Bu yıl “Siz ve Bir Kitap Arasında” teması altında düzenlenen SIBF, 16 Kasım’a kadar sürecek ve 158 Arap ve uluslararası misafirin önderliğinde 300’den fazla kültürel etkinliğe, Arapça ve ingilizce olarak yazma, düzenleme, yayınlama ve yaratıcılığı kapsayan 750’den fazla atölye çalışmasına ev sahipliği yapıyor.
Piramidin içinde sanal yolculuk
Oturumu vermeden önce, Hawas’ın Piramitlerdeki keşifleri üzerine bir film, seyirciyi antik harikanın içinde sanal bir yolculuğa çıkarıyor.
Hawas, uzun bir kazı kariyerinden sonraki en büyük arkaik hayali hakkındaki yorumlarında şunları söyledi: “Umudum, ilk piramidin mimarı Imhotep’in mezarını ve Kraliçe Nefertiti’nin mezarını keşfetmektir”.
Hawass, diğer ülkelerden ve müzelerden değerli Mısır antikalarını geri getirme çabalarını sıraladı ve sayısız kazı ve keşiflerinden öğrendiklerini paylaştı.
2024 yılında Hawas, Berlin’deki Neues Müzesi’nden Kraliçe Nefertiti’nin firavun büstünün Mısır’a dönüşü için bir dilekçe başlattı.
Nefertiti’nin ünlü boyalı kireçtaşı büstü, 1912’de Kahire’nin yaklaşık 300 km (185 mil) güneyindeki Tell el-Amarna’da, ertesi yıl Berlin’e sevk eden bir Alman arkeolojik misyonu tarafından ortaya çıkarıldı.
Hawas, Mısır’dan çıkarılan eserlerin yasal olarak ülkelerine geri gönderilmesini istemediğini açıkça belirtti. Kampanyası, Nefertiti büstü, Rosetta Taşı ve Dendera Zodyak’ı da içeren “üç ana güzel nesneyi” ülkesine geri göndermeye odaklandı.

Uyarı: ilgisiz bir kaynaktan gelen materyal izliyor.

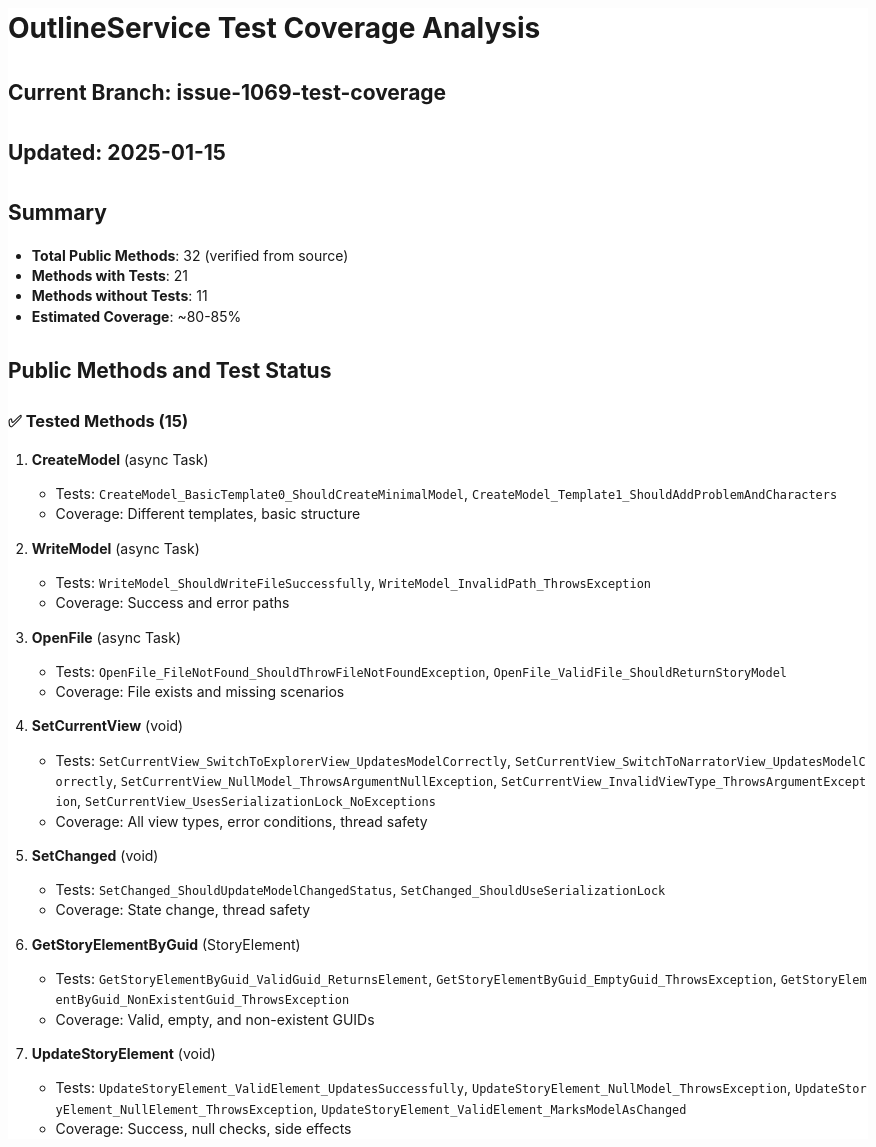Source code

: # OutlineService Test Coverage Analysis
## Current Branch: issue-1069-test-coverage
## Updated: 2025-01-15

## Summary
- **Total Public Methods**: 32 (verified from source)
- **Methods with Tests**: 21
- **Methods without Tests**: 11
- **Estimated Coverage**: ~80-85%

## Public Methods and Test Status

### ✅ Tested Methods (15)

1. **CreateModel** (async Task<StoryModel>)
   - Tests: `CreateModel_BasicTemplate0_ShouldCreateMinimalModel`, `CreateModel_Template1_ShouldAddProblemAndCharacters`
   - Coverage: Different templates, basic structure

2. **WriteModel** (async Task)
   - Tests: `WriteModel_ShouldWriteFileSuccessfully`, `WriteModel_InvalidPath_ThrowsException`
   - Coverage: Success and error paths

3. **OpenFile** (async Task<StoryModel>)
   - Tests: `OpenFile_FileNotFound_ShouldThrowFileNotFoundException`, `OpenFile_ValidFile_ShouldReturnStoryModel`
   - Coverage: File exists and missing scenarios

4. **SetCurrentView** (void)
   - Tests: `SetCurrentView_SwitchToExplorerView_UpdatesModelCorrectly`, `SetCurrentView_SwitchToNarratorView_UpdatesModelCorrectly`, `SetCurrentView_NullModel_ThrowsArgumentNullException`, `SetCurrentView_InvalidViewType_ThrowsArgumentException`, `SetCurrentView_UsesSerializationLock_NoExceptions`
   - Coverage: All view types, error conditions, thread safety

5. **SetChanged** (void)
   - Tests: `SetChanged_ShouldUpdateModelChangedStatus`, `SetChanged_ShouldUseSerializationLock`
   - Coverage: State change, thread safety

6. **GetStoryElementByGuid** (StoryElement)
   - Tests: `GetStoryElementByGuid_ValidGuid_ReturnsElement`, `GetStoryElementByGuid_EmptyGuid_ThrowsException`, `GetStoryElementByGuid_NonExistentGuid_ThrowsException`
   - Coverage: Valid, empty, and non-existent GUIDs

7. **UpdateStoryElement** (void)
   - Tests: `UpdateStoryElement_ValidElement_UpdatesSuccessfully`, `UpdateStoryElement_NullModel_ThrowsException`, `UpdateStoryElement_NullElement_ThrowsException`, `UpdateStoryElement_ValidElement_MarksModelAsChanged`
   - Coverage: Success, null checks, side effects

Emirlik talk-show sunucusu Anas Bukhash ile yaptığı röportajda, firavun’un fırsat bulursa şahsen tanışmak istediği sorusu üzerine Hawas, Kralı Khufu’yu söyledi.
Cömert jest
Oturumdaki açılış konuşmasında Hawas, öncü kültürel vizyonu için Yüksek Konsey Üyesi ve Sharjah Hükümdarı Dr. Sultan bin Muhammed El Kasımi’ye şükranlarını sundu.
Çalınan bazı Mısır eserlerinin yıllar önce Avustralya’da satıldığını öğrenen BAE kraliyetinin cömert bir jestini hatırladı, bu yüzden hepsini satın aldı ve hediye olarak Mısır’a iade etti.
“Bunu neden duymadığımızı sorduğumda, bunun önemli olmadığını söyledi; Önemli olan insanların kalplerinde kalmaktır” diye ekledi.
Büyük Mısır Müzesi
Hawas, konuşmasında yeni açılan Büyük Mısır Müzesi’nin (GEM) önemine de vurgu yaparak, “Sizi temin ederim müzeyi ziyaret ettiğinizde olağanüstü bir büyüklük duygusu hissedeceksiniz.”
Hawas, amiral gemisi müzesini dünyanın en büyük müzelerinden biri olarak adlandırdı.
Giza’nın Büyük Piramitlerinin yakınında yer alan GEM, tek bir medeniyete adanmış dünyanın en büyük müzesidir ve tarih öncesi çağlardan Roma dönemine kadar Eski Mısır’ın hikayesini anlatan 100.000’den fazla eseri içerir.